### Reading passage
"""
It's a timeless story that almost cannot help generating audience empathy, but it does run the risk of being maudlin. Fortunately, it's told in a brisk fashion with lots of humor, not to mention nearly two-dozen songs. In general, all of the musical numbers (performed by a modest six-person orchestra) come off well, although Act Two's "Blood and Swash" sounds a bit too much like the Act One showstopper "She's a Damn Fine Wench." (Perhaps this was intentional, as both are bawdy expressions of Captain Gregg's lusty appetites.) The other tuneful highlight is "It's All in Your Imagination," wherein Mrs. Muir tries to convince her children that there is no ghost in the house; if this score were ever to be recorded, this song would be an excellent choice for the hit single.
If one were to question the inclusion of any of the numbers it would be the Act Two opener "Herbert Henry Asquith," which seems shoe-horned into the narrative for its own sake: it represents the debut of Mrs. Muir's daughter as a singer on-stage, performing a slightly risqué number about the hidden desires of seemingly respectable politicians. Perhaps it is supposed to illustrate the contrast between the ways the two Muir children turn out, with Anna embodying the passion mostly hidden in her mother, while brother Cyril turns out to be a repressive martinet.
"""
### Required task a
Please rewrite the lines of the listing between the line holding "collector number: 8926" and the line holding "elevation (m): 1615", inclusive, as a JSON list of strings with one string per line and blank lines omitted.

### Record set
"""
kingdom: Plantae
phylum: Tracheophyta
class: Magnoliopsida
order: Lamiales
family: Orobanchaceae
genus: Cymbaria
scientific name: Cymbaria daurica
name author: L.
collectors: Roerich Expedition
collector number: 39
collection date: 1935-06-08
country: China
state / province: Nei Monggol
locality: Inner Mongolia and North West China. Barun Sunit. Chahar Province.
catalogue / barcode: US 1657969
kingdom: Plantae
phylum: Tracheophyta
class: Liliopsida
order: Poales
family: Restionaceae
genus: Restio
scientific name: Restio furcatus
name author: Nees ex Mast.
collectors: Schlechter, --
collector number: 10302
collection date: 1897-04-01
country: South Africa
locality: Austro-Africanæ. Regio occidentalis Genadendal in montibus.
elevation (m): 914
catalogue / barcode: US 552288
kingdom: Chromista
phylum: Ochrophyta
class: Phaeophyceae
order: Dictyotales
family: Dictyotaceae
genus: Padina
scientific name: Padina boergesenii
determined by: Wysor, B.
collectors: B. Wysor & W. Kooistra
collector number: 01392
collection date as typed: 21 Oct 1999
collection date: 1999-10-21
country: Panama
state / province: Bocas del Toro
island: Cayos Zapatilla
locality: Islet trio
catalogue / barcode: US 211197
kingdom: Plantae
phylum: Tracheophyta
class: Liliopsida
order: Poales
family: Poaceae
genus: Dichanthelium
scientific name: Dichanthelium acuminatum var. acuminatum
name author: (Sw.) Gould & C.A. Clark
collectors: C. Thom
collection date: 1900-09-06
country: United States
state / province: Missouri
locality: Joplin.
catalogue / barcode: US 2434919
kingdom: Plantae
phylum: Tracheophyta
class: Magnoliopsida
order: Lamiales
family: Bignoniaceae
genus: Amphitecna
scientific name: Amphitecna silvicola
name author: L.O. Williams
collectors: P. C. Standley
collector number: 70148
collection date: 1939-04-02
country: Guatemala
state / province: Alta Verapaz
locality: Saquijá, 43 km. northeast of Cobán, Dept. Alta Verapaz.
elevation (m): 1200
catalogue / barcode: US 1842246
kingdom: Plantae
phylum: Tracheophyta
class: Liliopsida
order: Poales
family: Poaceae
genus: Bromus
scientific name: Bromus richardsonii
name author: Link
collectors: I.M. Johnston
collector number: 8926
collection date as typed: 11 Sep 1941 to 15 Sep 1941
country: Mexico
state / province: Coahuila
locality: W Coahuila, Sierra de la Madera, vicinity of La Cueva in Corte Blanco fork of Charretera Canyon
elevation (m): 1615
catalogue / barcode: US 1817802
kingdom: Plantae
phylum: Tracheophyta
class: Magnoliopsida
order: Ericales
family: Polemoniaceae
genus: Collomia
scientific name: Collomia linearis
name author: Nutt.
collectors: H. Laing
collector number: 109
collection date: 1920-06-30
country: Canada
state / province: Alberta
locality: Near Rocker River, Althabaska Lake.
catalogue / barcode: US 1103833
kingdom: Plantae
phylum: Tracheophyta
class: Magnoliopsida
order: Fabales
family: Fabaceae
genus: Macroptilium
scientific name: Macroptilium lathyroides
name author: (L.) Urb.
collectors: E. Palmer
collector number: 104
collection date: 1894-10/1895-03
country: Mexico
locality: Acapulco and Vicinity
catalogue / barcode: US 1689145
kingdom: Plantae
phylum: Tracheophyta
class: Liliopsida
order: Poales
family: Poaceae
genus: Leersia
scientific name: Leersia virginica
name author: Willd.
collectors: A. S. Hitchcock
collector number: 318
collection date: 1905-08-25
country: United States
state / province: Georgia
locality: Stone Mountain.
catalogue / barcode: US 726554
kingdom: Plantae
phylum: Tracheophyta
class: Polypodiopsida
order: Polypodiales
"""
### Required task b
Answer these questions from the review:
(i) How many players make up the orchestra?
(ii) Which number opens Act Two?
(iii) What does Cyril turn out to be?

### Task response a
[
  "collector number: 8926",
  "collection date as typed: 11 Sep 1941 to 15 Sep 1941",
  "country: Mexico",
  "state / province: Coahuila",
  "locality: W Coahuila, Sierra de la Madera, vicinity of La Cueva in Corte Blanco fork of Charretera Canyon",
  "elevation (m): 1615"
]

### Task response b
(i) Six.
(ii) "Herbert Henry Asquith."
(iii) A repressive martinet.